INSTRUCTIONS FOR THE TASK
The expected response is the full listing, retyped exactly, without its images.

EXERCISE INPUTS
◇ ◇ ◇ ◇ ◇

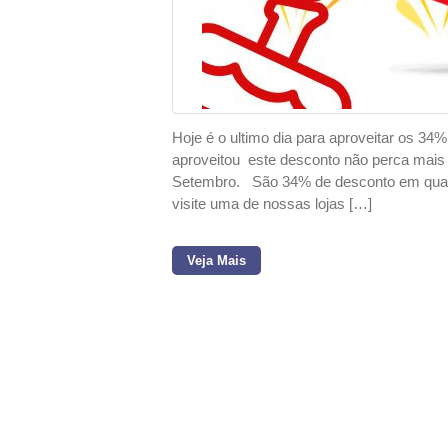
Hoje é o ultimo dia para aproveitar os 34
aproveitou este desconto não perca mais 
Setembro. São 34% de desconto em qualqu
visite uma de nossas lojas […]
Veja Mais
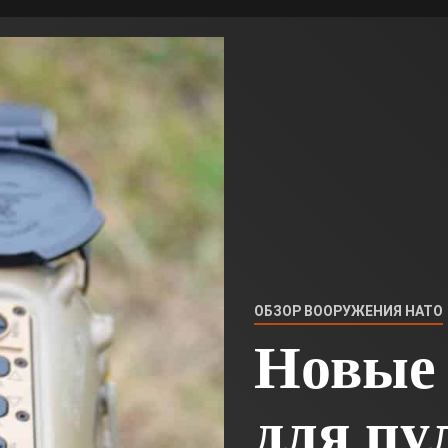
ОБЗОР ВООРУЖЕНИЯ НАТО
Новые
для пу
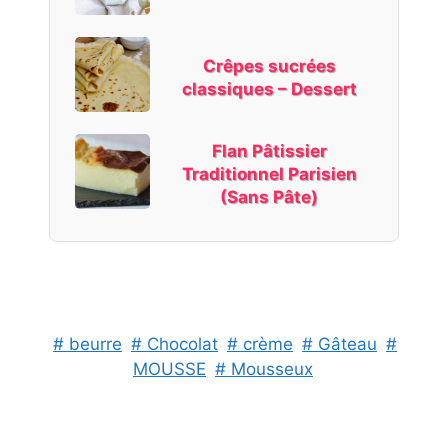
Crêpes sucrées
classiques – Dessert
Flan Pâtissier
Traditionnel Parisien
(Sans Pâte)
# beurre
# Chocolat
# crème
# Gâteau
#
MOUSSE
# Mousseux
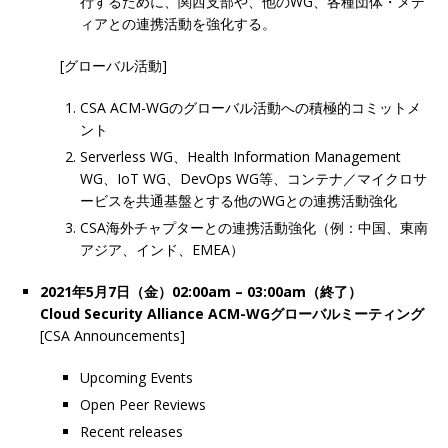
行するために、関西支部や、他のWG、各種団体・メデ
ィアとの連携活動を強化する。
[グローバル活動]
CSA ACM-WGのグローバル活動への積極的コミットメ
ント
Serverless WG、Health Information Management
WG、IoT WG、DevOps WG等、コンテナ／マイクロサ
ービスを共通基盤とする他のWGとの連携活動強化
CSA海外チャプターとの連携活動強化（例：中国、東南
アジア、インド、EMEA）
2021年5月7日（金）02:00am – 03:00am（終了）
Cloud Security Alliance ACM-WGグローバルミーティング
[CSA Announcements]
Upcoming Events
Open Peer Reviews
Recent releases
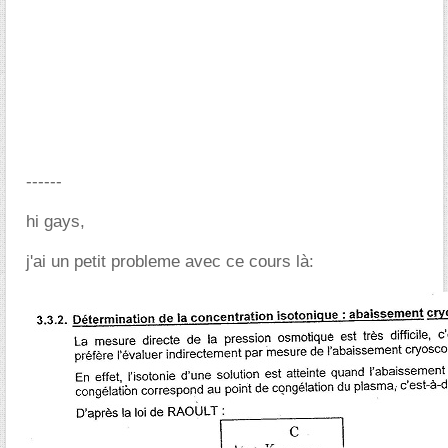
------
hi gays,
j'ai un petit probleme avec ce cours là:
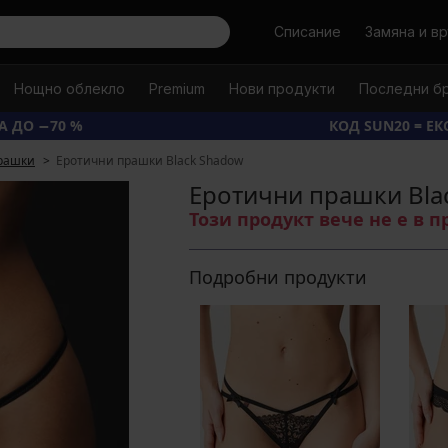
Търси
Списание
Замяна и в
Нощно облекло
Premium
Нови продукти
Последни б
А ДО −70 %
КОД SUN20 = Е
рашки
Еротични прашки Black Shadow
Еротични прашки Bla
Този продукт вече не е в 
Подробни продукти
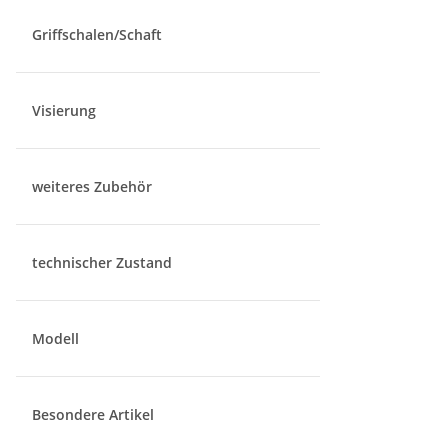
Griffschalen/Schaft
Visierung
weiteres Zubehör
technischer Zustand
Modell
Besondere Artikel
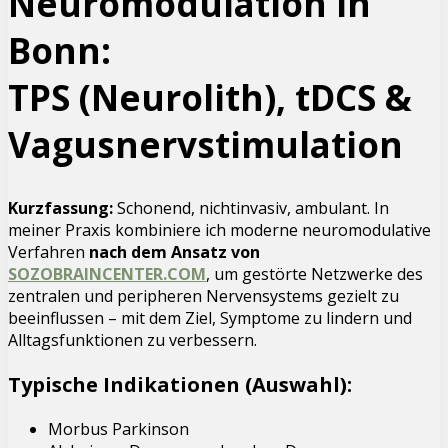
Neuromodulation in
Bonn:
TPS (Neurolith), tDCS &
Vagusnervstimulation
Kurzfassung:
Schonend, nichtinvasiv, ambulant. In
meiner Praxis kombiniere ich moderne neuromodulative
Verfahren
nach dem Ansatz von
SOZOBRAINCENTER.COM
, um gestörte Netzwerke des
zentralen und peripheren Nervensystems gezielt zu
beeinflussen – mit dem Ziel, Symptome zu lindern und
Alltagsfunktionen zu verbessern.
Typische Indikationen (Auswahl):
Morbus Parkinson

◇ ◇ ◇ ◇ ◇

WRITTEN RESPONSE
Hoje é o ultimo dia para aproveitar os 34
aproveitou este desconto não perca mais 
Setembro. São 34% de desconto em qualqu
visite uma de nossas lojas […]
Veja Mais
ОБЗОР ВООРУЖЕНИЯ НАТО
Новые
для пу
Crêpes sucrées
classiques – Dessert
Flan Pâtissier
Traditionnel Parisien
(Sans Pâte)
# beurre
# Chocolat
# crème
# Gâteau
#
MOUSSE
# Mousseux
行するために、関西支部や、他のWG、各種団体・メデ
ィアとの連携活動を強化する。
[グローバル活動]
CSA ACM-WGのグローバル活動への積極的コミットメ
ント
Serverless WG、Health Information Management
WG、IoT WG、DevOps WG等、コンテナ／マイクロサ
ービスを共通基盤とする他のWGとの連携活動強化
CSA海外チャプターとの連携活動強化（例：中国、東南
アジア、インド、EMEA）
2021年5月7日（金）02:00am – 03:00am（終了）
Cloud Security Alliance ACM-WGグローバルミーティング
[CSA Announcements]
Upcoming Events
Open Peer Reviews
Recent releases
------
hi gays,
j'ai un petit probleme avec ce cours là:
Търси
Списание
Замяна и в
Нощно облекло
Premium
Нови продукти
Последни б
А ДО −70 %
КОД SUN20 = Е
рашки
Еротични прашки Black Shadow
Еротични прашки Bla
Този продукт вече не е в 
Подробни продукти
Griffschalen/Schaft
Visierung
weiteres Zubehör
technischer Zustand
Modell
Besondere Artikel
Neuromodulation in
Bonn:
TPS (Neurolith), tDCS &
Vagusnervstimulation
Kurzfassung:
Schonend, nichtinvasiv, ambulant. In
meiner Praxis kombiniere ich moderne neuromodulative
Verfahren
nach dem Ansatz von
SOZOBRAINCENTER.COM
, um gestörte Netzwerke des
zentralen und peripheren Nervensystems gezielt zu
beeinflussen – mit dem Ziel, Symptome zu lindern und
Alltagsfunktionen zu verbessern.
Typische Indikationen (Auswahl):
Morbus Parkinson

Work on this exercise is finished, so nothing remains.